Why Not Just Use Whisper

Running Whisper locally gets you a transcript, but without speaker labels it's a wall of text: you can't tell who said what. For a two-person conversation that's annoying; for a panel discussion it's unusable. Cloud services like Otter.ai handle this, but they cost money per minute and send your audio to someone else's servers.

I wanted something that runs on my own hardware, identifies speakers, and produces output clean enough to read. Not perfect, just good.

Three Models, One Pipeline

The pipeline chains three specialized systems:

NVIDIA Parakeet TDT 0.6B (via NeMo) handles speech-to-text. The TDT variant produces word-level timestamps, which is critical for speaker assignment later. pyannote-audio 3.1 handles diarization, figuring out who is speaking when. It outputs time segments labeled "Speaker A," "Speaker B," etc., covering roughly 80% of the audio (the gaps from crosstalk, silence, and background noise get labeled "Unidentified"). Ollama handles post-processing: a local LLM takes the raw transcript with speaker labels and cleans up transcription errors, assigns real names when possible, and smooths out artifacts.

Merging Chunks at Boundaries

Long audio files can't be processed in one shot, memory constraints and model limitations force chunking. But naive chunking creates problems at the boundaries: if you split at the 10-minute mark, any word being spoken at that exact moment either gets duplicated (appears in both chunks) or lost (appears in neither).

My solution uses a 600-second buffer with a 2-second stride overlap. Each chunk overlaps the next by 2 seconds, and the overlap region is merged using Levenshtein distance matching: find the best alignment between the end of chunk N and the beginning of chunk N+1, then splice.
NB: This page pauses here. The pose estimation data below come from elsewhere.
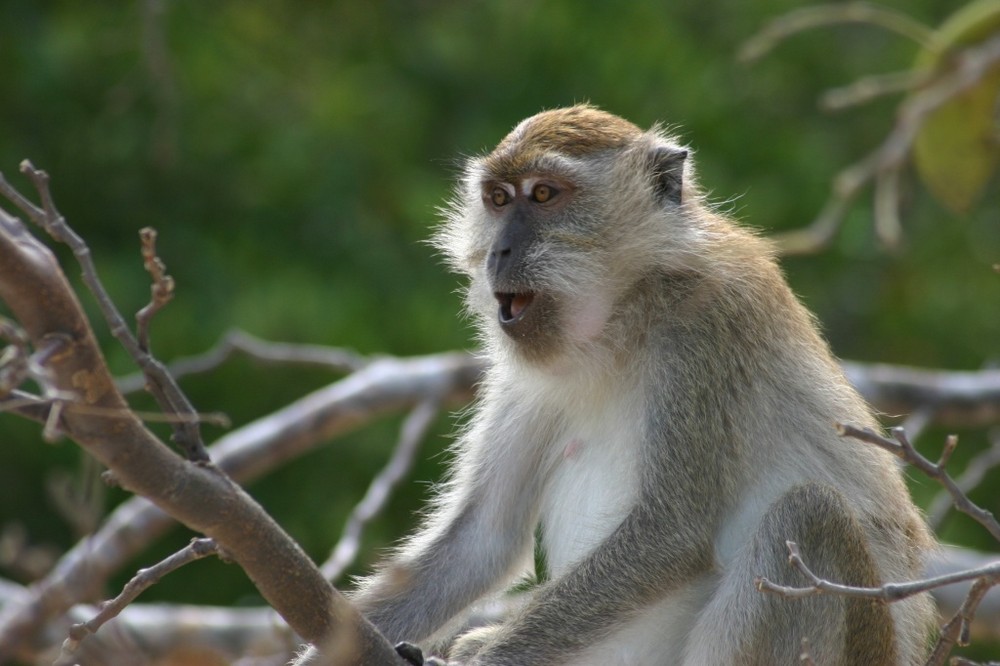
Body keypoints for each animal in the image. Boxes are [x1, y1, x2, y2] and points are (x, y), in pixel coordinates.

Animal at [292, 105, 932, 664]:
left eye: (544, 195)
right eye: (498, 199)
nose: (499, 249)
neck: (621, 318)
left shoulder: (704, 326)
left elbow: (669, 531)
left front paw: (482, 659)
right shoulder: (525, 374)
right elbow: (480, 541)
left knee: (806, 514)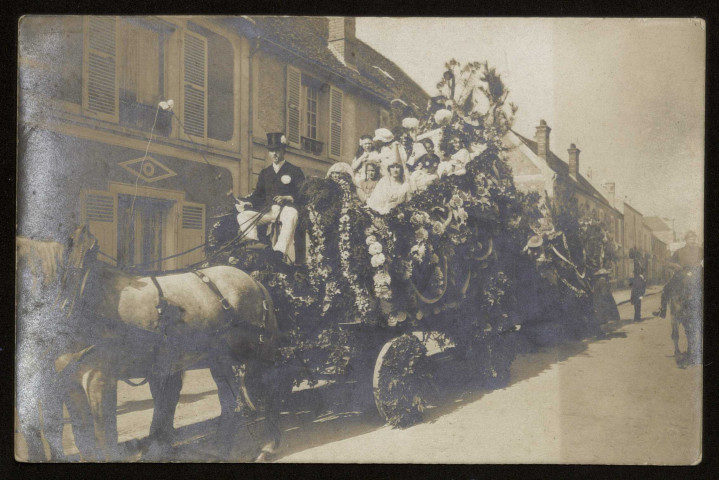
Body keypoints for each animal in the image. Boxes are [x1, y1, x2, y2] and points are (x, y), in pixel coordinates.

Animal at [15, 227, 290, 464]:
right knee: (229, 402)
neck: (77, 293)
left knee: (271, 390)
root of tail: (255, 282)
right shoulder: (69, 379)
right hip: (220, 360)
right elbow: (83, 438)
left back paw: (269, 446)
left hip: (258, 353)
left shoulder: (99, 376)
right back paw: (220, 448)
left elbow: (104, 435)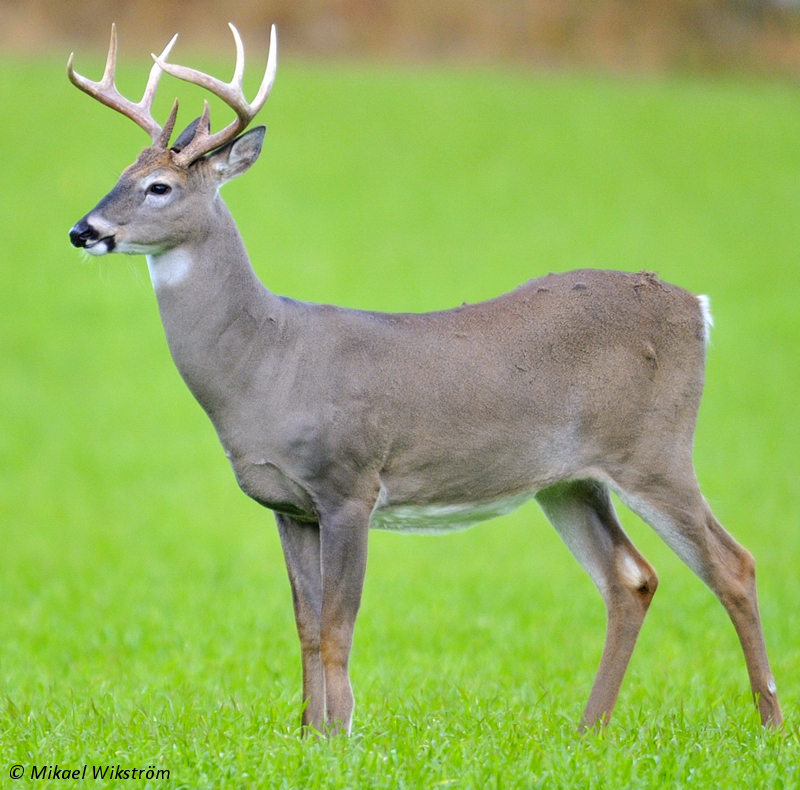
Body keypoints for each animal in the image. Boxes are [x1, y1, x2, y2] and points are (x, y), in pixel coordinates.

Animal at [67, 24, 780, 740]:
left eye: (159, 187)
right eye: (120, 175)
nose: (82, 230)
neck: (268, 360)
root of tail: (695, 308)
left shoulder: (350, 483)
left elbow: (338, 627)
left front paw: (339, 737)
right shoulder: (287, 504)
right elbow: (305, 626)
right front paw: (308, 734)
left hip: (655, 449)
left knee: (734, 564)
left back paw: (769, 721)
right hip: (570, 480)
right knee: (630, 577)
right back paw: (589, 730)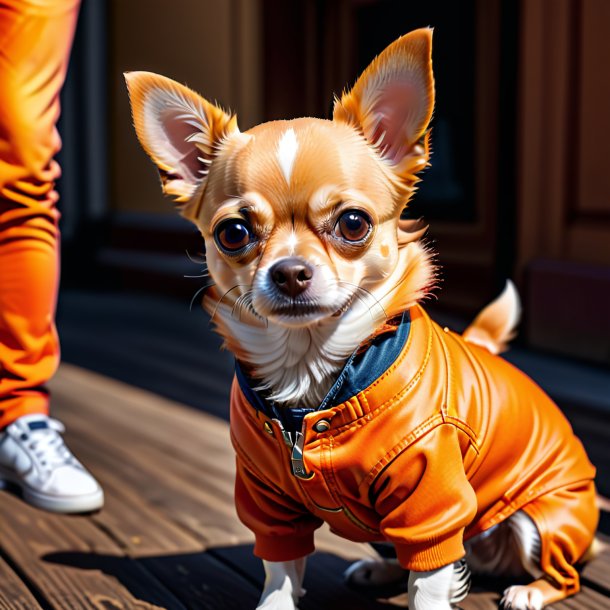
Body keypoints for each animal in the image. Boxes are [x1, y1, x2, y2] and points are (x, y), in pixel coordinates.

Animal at [126, 28, 596, 608]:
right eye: (232, 233)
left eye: (353, 223)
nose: (289, 272)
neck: (311, 377)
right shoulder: (267, 500)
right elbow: (280, 566)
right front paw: (275, 603)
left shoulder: (432, 502)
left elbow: (431, 578)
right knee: (402, 552)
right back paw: (381, 570)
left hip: (540, 523)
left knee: (560, 571)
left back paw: (530, 590)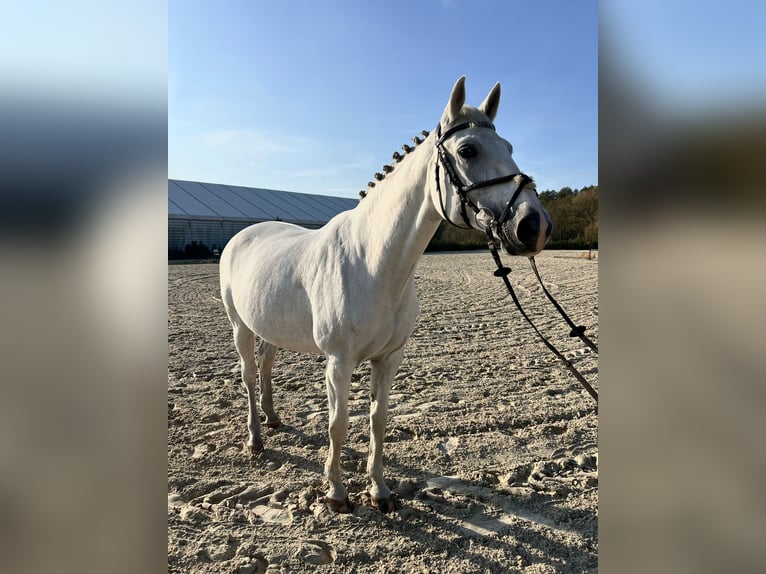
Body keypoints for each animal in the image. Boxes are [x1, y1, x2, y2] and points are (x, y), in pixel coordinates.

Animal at [222, 75, 552, 512]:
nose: (534, 226)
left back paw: (274, 420)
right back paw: (256, 440)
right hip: (240, 327)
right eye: (468, 150)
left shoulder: (389, 358)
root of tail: (244, 235)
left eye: (510, 148)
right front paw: (337, 492)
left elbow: (378, 420)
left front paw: (379, 490)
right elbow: (338, 424)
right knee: (247, 375)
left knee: (265, 366)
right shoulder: (339, 362)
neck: (371, 262)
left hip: (270, 329)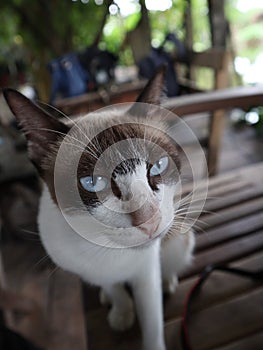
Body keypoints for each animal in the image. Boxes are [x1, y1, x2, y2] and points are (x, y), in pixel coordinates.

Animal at [2, 67, 196, 350]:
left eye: (158, 166)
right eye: (93, 183)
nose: (149, 220)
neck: (107, 250)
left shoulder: (146, 271)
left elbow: (151, 322)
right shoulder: (88, 269)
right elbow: (114, 288)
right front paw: (121, 312)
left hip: (180, 239)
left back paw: (167, 281)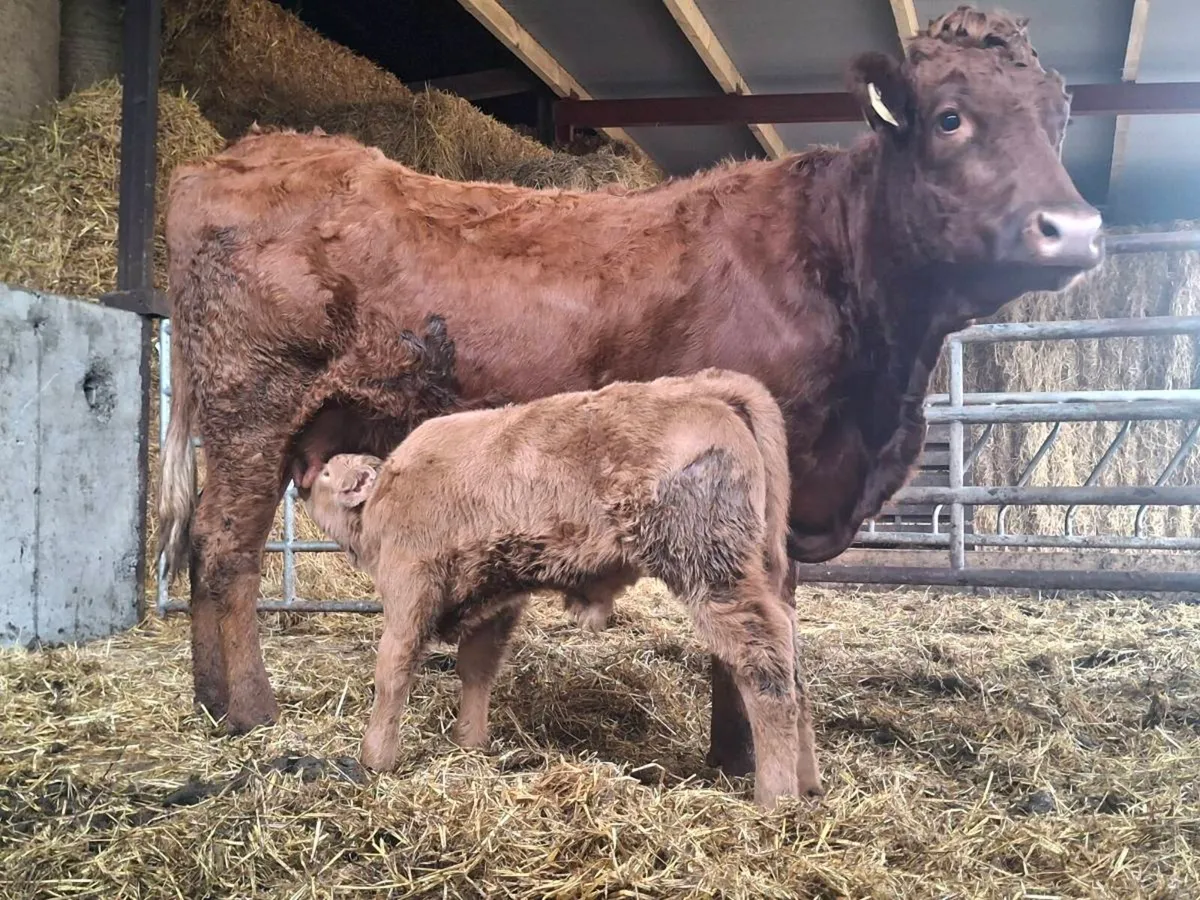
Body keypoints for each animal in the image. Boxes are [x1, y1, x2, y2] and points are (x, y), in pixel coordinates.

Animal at [303, 369, 811, 808]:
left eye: (329, 473)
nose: (308, 476)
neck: (384, 495)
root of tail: (699, 390)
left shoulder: (411, 589)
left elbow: (393, 670)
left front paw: (374, 758)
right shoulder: (495, 602)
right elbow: (476, 670)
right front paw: (470, 743)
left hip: (709, 573)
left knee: (764, 665)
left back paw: (775, 796)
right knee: (790, 653)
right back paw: (809, 783)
This took more debugging than anything else in the pipeline. What if the overlap region contains silence? What if the speaker changes mid-overlap? What if NeMo transcribes the same phrase slightly differently in each chunk? The Levenshtein approach handles most of these, but tuning the match threshold required a test suite of deliberately adversarial audio samples. Too aggressive and distinct phrases get collapsed together; too conservative and words get duplicated.

Speaker Assignment

Once I have word-level timestamps from NeMo and speaker segments from pyannote, each word's midpoint falls into exactly one speaker segment (or into a gap, which maps to "Unidentified").

One NeMo quirk cost me an afternoon: the word timestamps live in result.timestamp['word'], not in a timestamps attribute. The documentation doesn't make this obvious.

Speaker A [00:01:23-00:01:45]: I think the main issue with current approaches is...
Speaker B [00:01:45-00:02:03]: Right, and that's exactly why we need to consider...
Unidentified [00:02:03-00:02:05]: [crosstalk]
Speaker A [00:02:05-00:02:30]: Sorry, go ahead.

Preprocessing

Raw podcast audio needs normalization before anything else, volume levels vary between speakers, some recordings have background music, sample rates are inconsistent:

ffmpeg -i input.mp3 -af dynaudnorm -ar 16000 -ac 1 output.wav

Dynamic audio normalization (dynaudnorm) evens out volume differences without clipping. Resampling to 16 kHz mono is what both NeMo and pyannote expect. This single command eliminates a whole category of downstream errors.

LLM Cleanup

The raw pipeline output is functional but rough. The Ollama post-processing step takes the full transcript and does three things: infers speaker names from context (if Speaker A says "Thanks for having me on the show, Sarah," then Speaker B is probably Sarah; a 7B model handles this well), fixes obvious transcription errors where context makes the intended word clear, and adds paragraph breaks at topic transitions.

Keeping this step local (rather than calling GPT-4) means the entire pipeline stays offline. A 7B parameter model is more than enough for "their" vs. "there."

Reflections

The chunk merging ate most of my debugging time; the core idea is straightforward but edge cases multiply fast. Diarization is the weakest link: pyannote's 80% coverage means one in five seconds of audio has no speaker label, and it struggles with crosstalk and speakers with similar voices. Good enough for my purposes, but it's the component I'd replace first if something better comes along.

The pipeline takes roughly 1.5× real-time on a consumer GPU, which is fast enough to be practical.